- **The task**: Rewrite the data as a Markdown table with the columns "Row" and "Line Text," starting with the line containing "もうすぐクリスマスですね！町中もク" and going on through the line containing "für Kinder (0-3 Jahre)". Number each line in order, skip blank lines, and leave out the pictures.

- **Data extracts**:
────────────────────────────────────────

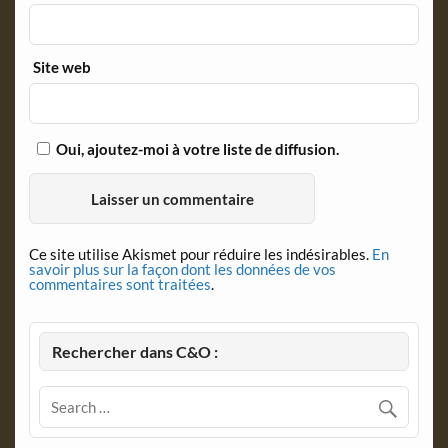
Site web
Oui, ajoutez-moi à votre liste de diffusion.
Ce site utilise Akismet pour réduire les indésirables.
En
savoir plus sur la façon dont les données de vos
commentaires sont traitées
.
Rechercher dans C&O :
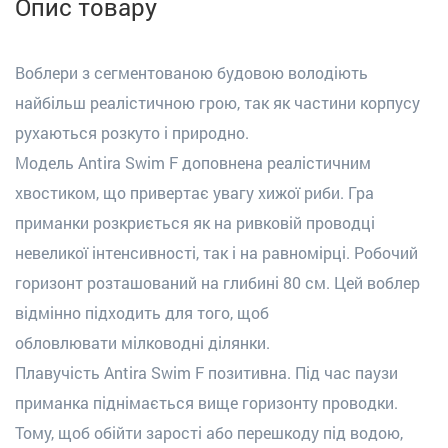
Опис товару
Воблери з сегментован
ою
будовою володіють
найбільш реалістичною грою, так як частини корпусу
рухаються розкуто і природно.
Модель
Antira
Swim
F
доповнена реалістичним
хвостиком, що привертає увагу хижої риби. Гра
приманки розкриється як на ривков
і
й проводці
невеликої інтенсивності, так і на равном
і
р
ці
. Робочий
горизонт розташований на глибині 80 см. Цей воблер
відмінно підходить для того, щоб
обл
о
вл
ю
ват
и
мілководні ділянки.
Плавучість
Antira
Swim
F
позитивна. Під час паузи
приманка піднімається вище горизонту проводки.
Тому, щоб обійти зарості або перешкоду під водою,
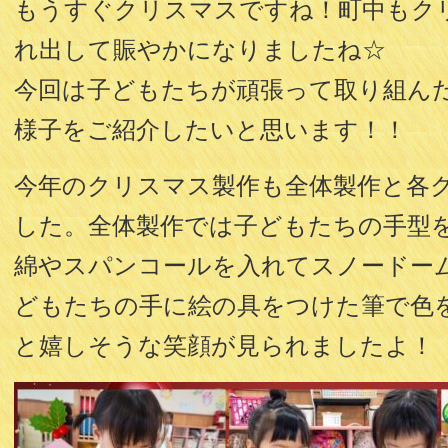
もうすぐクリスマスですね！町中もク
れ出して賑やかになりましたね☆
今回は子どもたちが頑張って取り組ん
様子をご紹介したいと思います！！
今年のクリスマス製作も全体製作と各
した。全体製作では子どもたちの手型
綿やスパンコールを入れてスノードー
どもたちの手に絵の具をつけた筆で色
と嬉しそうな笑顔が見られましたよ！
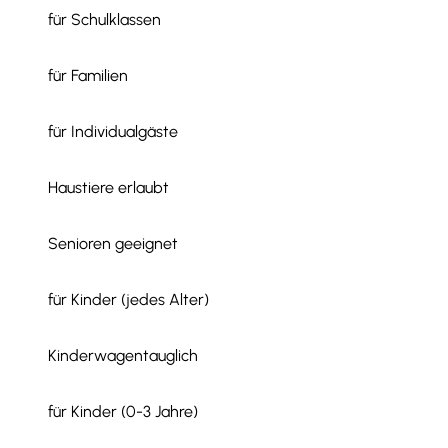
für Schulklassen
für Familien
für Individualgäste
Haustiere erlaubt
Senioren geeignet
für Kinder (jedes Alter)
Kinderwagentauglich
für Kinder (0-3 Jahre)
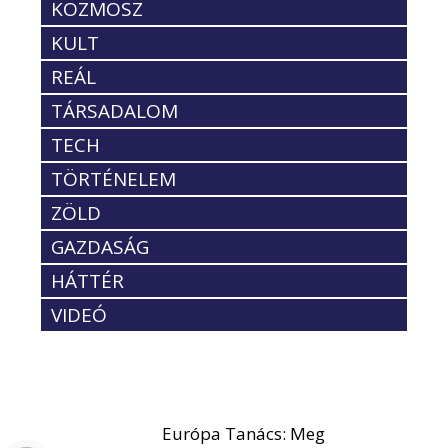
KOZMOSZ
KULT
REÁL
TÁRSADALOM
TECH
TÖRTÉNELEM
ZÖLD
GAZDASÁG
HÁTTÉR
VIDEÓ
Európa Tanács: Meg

────────────────────────────────────────

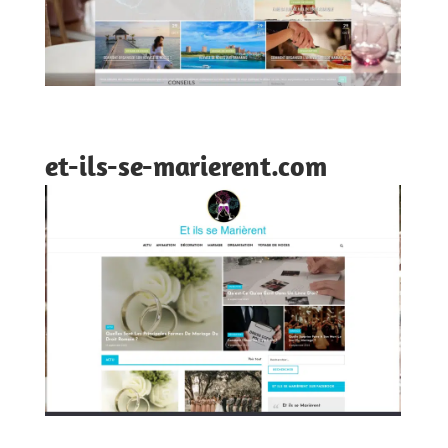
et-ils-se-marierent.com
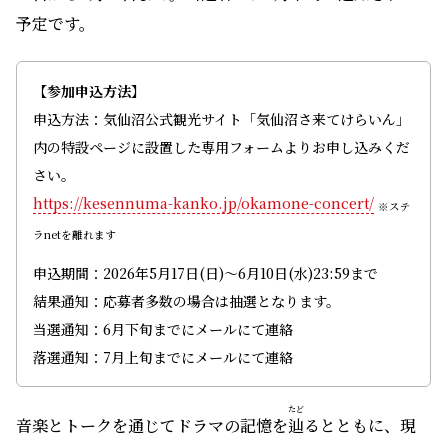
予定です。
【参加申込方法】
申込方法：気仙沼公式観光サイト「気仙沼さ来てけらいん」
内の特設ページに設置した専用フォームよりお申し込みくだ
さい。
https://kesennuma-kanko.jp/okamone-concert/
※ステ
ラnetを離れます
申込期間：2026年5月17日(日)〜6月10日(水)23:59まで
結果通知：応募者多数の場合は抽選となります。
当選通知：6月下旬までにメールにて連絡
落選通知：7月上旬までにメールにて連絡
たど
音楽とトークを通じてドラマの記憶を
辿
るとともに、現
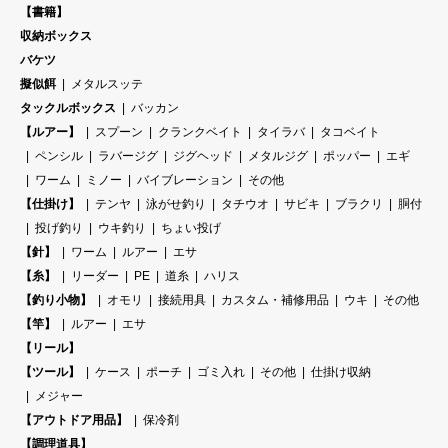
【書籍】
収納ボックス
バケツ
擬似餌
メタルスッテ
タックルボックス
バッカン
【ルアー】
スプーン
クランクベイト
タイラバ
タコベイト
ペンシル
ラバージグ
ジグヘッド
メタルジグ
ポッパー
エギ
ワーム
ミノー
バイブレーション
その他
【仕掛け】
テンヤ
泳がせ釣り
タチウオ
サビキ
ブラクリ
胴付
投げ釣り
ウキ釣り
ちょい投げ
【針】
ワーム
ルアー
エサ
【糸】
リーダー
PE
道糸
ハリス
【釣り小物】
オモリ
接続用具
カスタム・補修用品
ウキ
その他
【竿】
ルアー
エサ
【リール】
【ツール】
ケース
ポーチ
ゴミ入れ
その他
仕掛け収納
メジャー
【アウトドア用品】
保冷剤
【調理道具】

────────────────────────────────────────

- **Solution**:
| Row | Line Text |
|---|---|
| 1 | もうすぐクリスマスですね！町中もク |
| 2 | れ出して賑やかになりましたね☆ |
| 3 | 今回は子どもたちが頑張って取り組ん |
| 4 | 様子をご紹介したいと思います！！ |
| 5 | 今年のクリスマス製作も全体製作と各 |
| 6 | した。全体製作では子どもたちの手型 |
| 7 | 綿やスパンコールを入れてスノードー |
| 8 | どもたちの手に絵の具をつけた筆で色 |
| 9 | と嬉しそうな笑顔が見られましたよ！ |
| 10 | für Schulklassen |
| 11 | für Familien |
| 12 | für Individualgäste |
| 13 | Haustiere erlaubt |
| 14 | Senioren geeignet |
| 15 | für Kinder (jedes Alter) |
| 16 | Kinderwagentauglich |
| 17 | für Kinder (0-3 Jahre) |